Project Guidelines

Objectives

  • Working in small teams, propose, design, present, and demonstrate a project that is based on processing large data sets.
  • Through project work
    • Apply your understanding of data structures and Python programming to develop a Python program that processes data sets of interest.
    • Benefit from the diversity of talent and experiences of the students in the class through their sharing of the work and participation in the review process.

The project learning activities will give more practice with:

  1. Python data structures including nested structures and text files
  2. Version control and project management with git and GitHub
  3. Debugging a more complex codebase
  4. Making individual contributions and collaborating with peers
  5. Communicating your ideas to diverse audiences

Project Structure

The project codebase resides in GitHub organization for this course in a remote repository. The codebase has Python modules that form the Python packages of your project implementation.

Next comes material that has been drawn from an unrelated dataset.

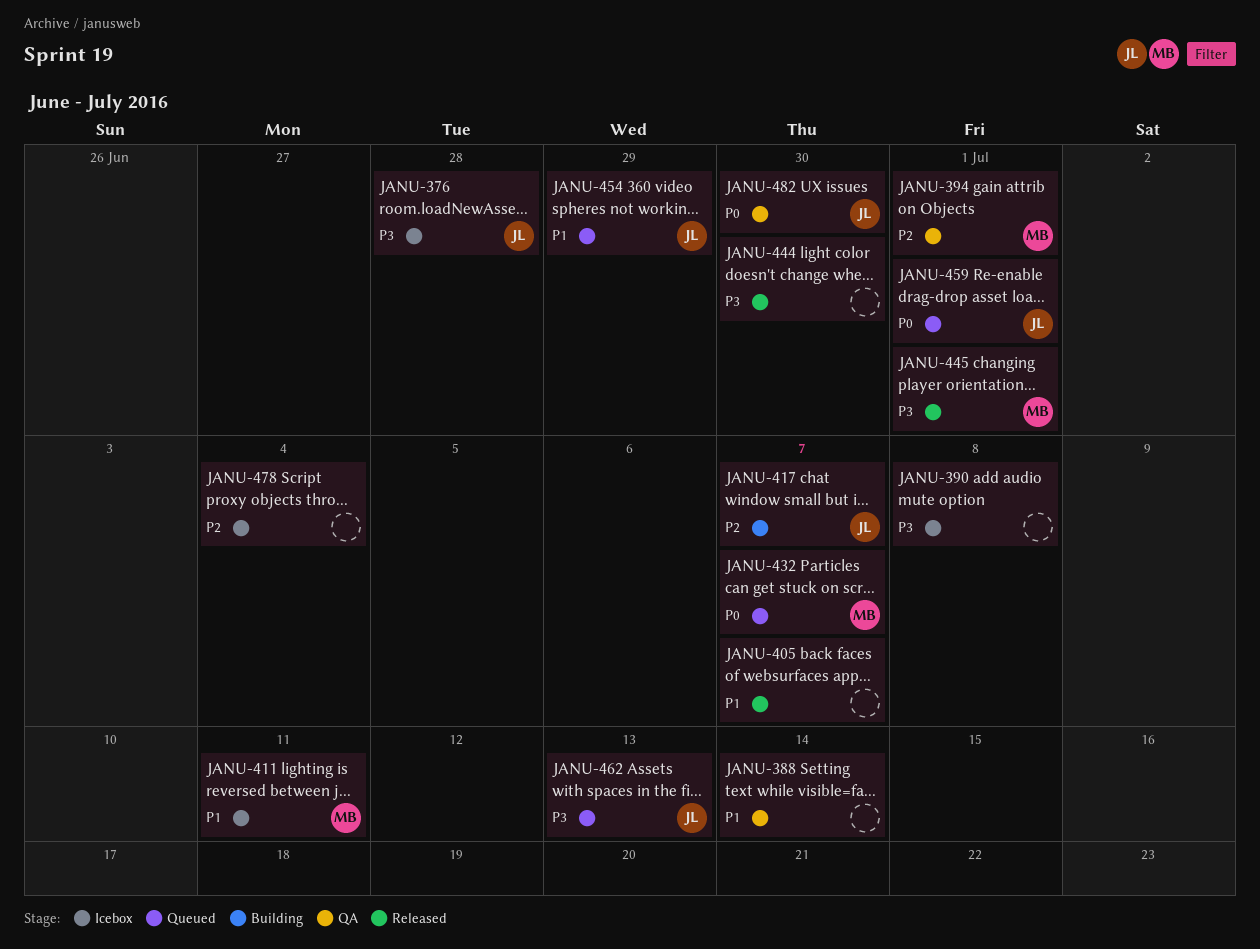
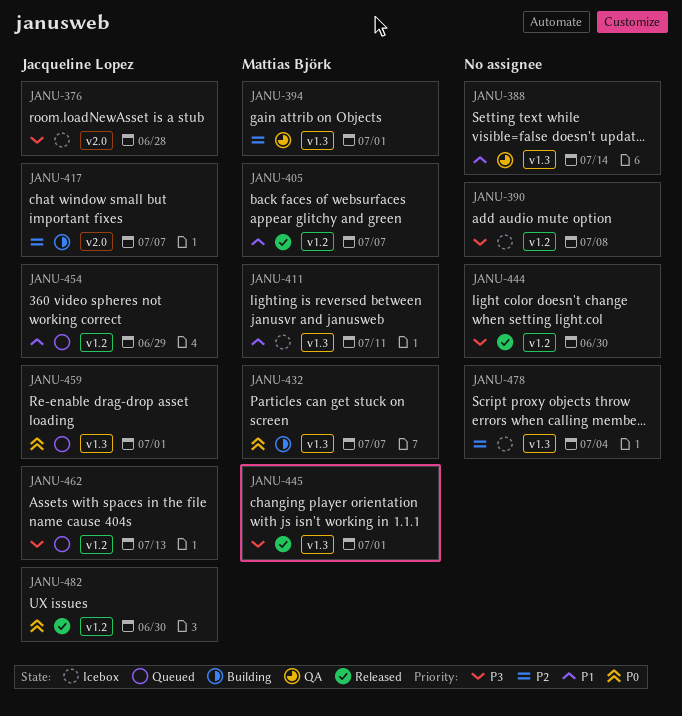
JANU-405, owner: none -> Mattias Björk
JANU-432, status: Queued -> Building
JANU-482, status: QA -> Released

Locally, have a project directory in your comp801. Structure the project directory as follows:

Documentation

  • README.md briefly describes WHAT the project is about:
    • what the project investigates
    • what data is used for the investigation.
  • HOWTO.md has instructions about how to run the cloned repository locally, including any package installations
    • description of the project Python virtual environment: type and list of installed packages
    • description of the run configurations for individual features and the whole program
    • description of how to run the test cases.
  • In docs folder (see below Python codebade file structure)
    • PROPOSAL.md
    • REPORT.md

Python Codebase Structre

  • Two .py modules that implement the investigative questions
    • Each team member has their own module in .py module.
    • Each module implements a Python class. The class methods answer the questions assigned to each team member.
  • Testing modules.
    • Each team member has two testing modules.
    • Each testing module has at least three tests.
  • One client called module client.py
    • The module demonstrates the functionality of the .py modules.
    • The team decides how to structure client.py
  • docs directory has PROPOSAL.md and REPORT.md files.

Other Directories and Files

  • data directory has multiple data files from your data set, including:
    • Two small-size datasets for testing purposes (e.g., 10-15 records)
    • Complete CSV data files to demonstrate the full functionality of the program.
  • .gitignore must be included in the project directory
  • requirements.txt must be included with package dependencies

Development Process

  • Project Board describes the project development plan: who did what and when

    • Use Table view to add Start Date and End Date fields
    • Create project board notes based on assigned tasks
      • Assign team member to tasks
      • Determine start and end dates for task
    • Use Table or Board view to monitor progress
      • Update task status: from to-do to progress to complete
      • Add tasks as necessary
  • Branches correspond to units of development associated with the features or bug fixes of the project

    • Create a branch for each individual contribution
    • The name of the branch has the following format: `name-number-description``
      • The name is the team member’s first name
      • Number is the sequential number of the branch for the team member
      • Description briefly describes what contribution is done on the branch.
    • Synchronize local main with the remote origin/main before you create your own branch
    • Commits must have meaningful messages.
    • Do not merge or rebase your branch into main. See pull request below.
    • Push your branch to the remote
    • Do NOT delete any of the branches. Branches are evidence of your work.
  • A pull request is opened in GitHub after a local branch was pushed to the remote repository

    • Assign your team member as reviewer of the branch
    • Upon reviewer’s approval, merge the branch into remote main using GitHub

Documenting, Testing, Implementation, and Debugging

  • All modules, classes, methods, and functions have docstrings that have accurate descriptions of the unit of code they document
  • Coding style requirements are fully met (no pylint or pycodestyle errors, or PyCharm problems)
  • Small size testing files are used to provide evidence of testing that allows for deriving expected results through alternative ways of testing

Other Requirements

The project

  • Has client.py module, with a main() function in client package.
  • Is runnable using python client/client.py.

The code will be run automatically using GitHub Actions, and all the tests, code formatting and docstrings checks should be clean.